Nie wieder! Dieser Ruf wird immer laut, wenn es für die Opfer zu spät ist. Zum letzten Mal war das so beim Völkermord in Ruanda 1994. Hunderttausende wurden abgeschlachtet - und die Welt sah tatenlos zu, allen voran Frankreich und die Vereinten Nationen. Danach sollte sich alles ändern. Doch knapp zehn Jahre später brach im Sudan der nächste Konflikt aus, der vor den Augen der Welt zum Genozid ausartete.
Bis heute haben 200 000 Menschen ihr Leben verloren, zehnmal so viele wurden vertrieben. Die meisten Opfer gehen auf das Konto arabischer Reitermilizen. Ihre Massaker an den Bewohnern nichtarabischer Dörfer werden von der Regierung des Sudan unterstützt. Der französische Philosoph Bernard-Henri Lévy sieht Islamisten auf der Täter- und gemäßigte Muslime auf der Opferseite. „Im Herzen Afrikas der erste Völkermord des 21. Jahrhunderts: ein weiterer Schauplatz für den einzigen Zusammenstoß der Kulturen, den es wirklich gibt, nämlich den zwischen den beiden Richtungen des Islams“, schreibt Lévy. Dieser innermuslimische Konflikt ist aber keine innere Angelegenheit des Sudan, sondern bedroht die ganze Region. Auch deshalb muss eine Lösung her.
Aber das Morden geht weiter, zur Schande für Afrika und die UN. Zehn Resolutionen hat der Sicherheitsrat gegen die Regierung in Khartum verabschiedet, eine Friedenstruppe der Afrikanischen Union (AU) wurde in Marsch gesetzt. Seitdem gebe es Soldaten im Land, die alle Überfälle in ihren Notizblöcken vermerken könnten, ätzen Mitarbeiter von Hilfsorganisationen. Die afrikanischen Regierungen sind jedenfalls unfähig, die Krisen auf dem eigenen Kontinent zu lösen.

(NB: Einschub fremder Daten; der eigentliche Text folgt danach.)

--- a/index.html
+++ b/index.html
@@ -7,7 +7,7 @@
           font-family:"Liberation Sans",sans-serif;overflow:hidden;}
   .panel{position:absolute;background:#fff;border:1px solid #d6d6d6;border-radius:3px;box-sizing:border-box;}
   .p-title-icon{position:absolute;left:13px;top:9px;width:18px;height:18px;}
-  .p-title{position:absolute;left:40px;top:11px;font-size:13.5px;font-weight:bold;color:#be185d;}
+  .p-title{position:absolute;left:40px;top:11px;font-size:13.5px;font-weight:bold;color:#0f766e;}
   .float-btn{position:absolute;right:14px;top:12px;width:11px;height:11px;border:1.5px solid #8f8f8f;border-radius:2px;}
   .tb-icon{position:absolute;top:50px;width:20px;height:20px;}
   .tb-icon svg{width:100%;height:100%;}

Das allerdings dürfte niemanden überraschen, denn in der AU geben Despoten den Ton an. Das Schicksal der Menschen in Darfur ausgerechnet in die Hände dieser Organisation zu geben war ein Fehler. Je eher die UN ihn korrigieren und - auch gegen den Willen des Sudan - die längst beschlossene, kampffähige Friedenstruppe schicken, desto besser. Ex-Außenminister Joschka Fischer hat darauf hingewiesen, dass dies rechtlich möglich wäre - und notfalls auch nötig.
Doch schon Sanktionen könnten den Sudan zu Vernunft und Menschlichkeit zwingen - wenn sie endlich beschlossen würden. Bisher aber konnte sich etwa die US-Regierung, die unter dem Druck zahlreicher pro-Darfur-Initiativen von amerikanischen Organisationen steht, nicht gegen Bremser wie China durchsetzen.
Wie sehr all dies die Glaubwürdigkeit der UN untergräbt, hat der Ende 2006 aus dem Amt geschiedene UN-Generalsekretär Kofi Annan deutlich gemacht. Dem UN-Menschenrechtsrat warf er vor, sich zu wenig um Krisenherde wie Darfur zu kümmern und sich stattdessen notorisch mit dem israelisch-arabischen Konflikt zu beschäftigen. Doch selbst dieser Appell eines Afrikaners hat bisher wenig bewirkt.
Gerade Europa tut zu wenig. Den Anspruch, die Menschenrechte zu wahren, hat die EU in ihrer „Berliner Erklärung“ wortreich bekräftigt. Taten fehlen. Menschenrechte gelten auch für Afrikaner, auch für Muslime - und nicht nur auf dem Papier. Darfur könnte die letzte Chance der UN sein, zu beweisen, dass sie in der Lage ist, Menschen aus von Menschen gemachter Not zu retten. Momentan sieht es nicht danach aus. Eher droht „Darfur“ der nächste Anlass zu werden, „Nie wieder!“ zu rufen - rückwirkend und wirkungslos wie immer.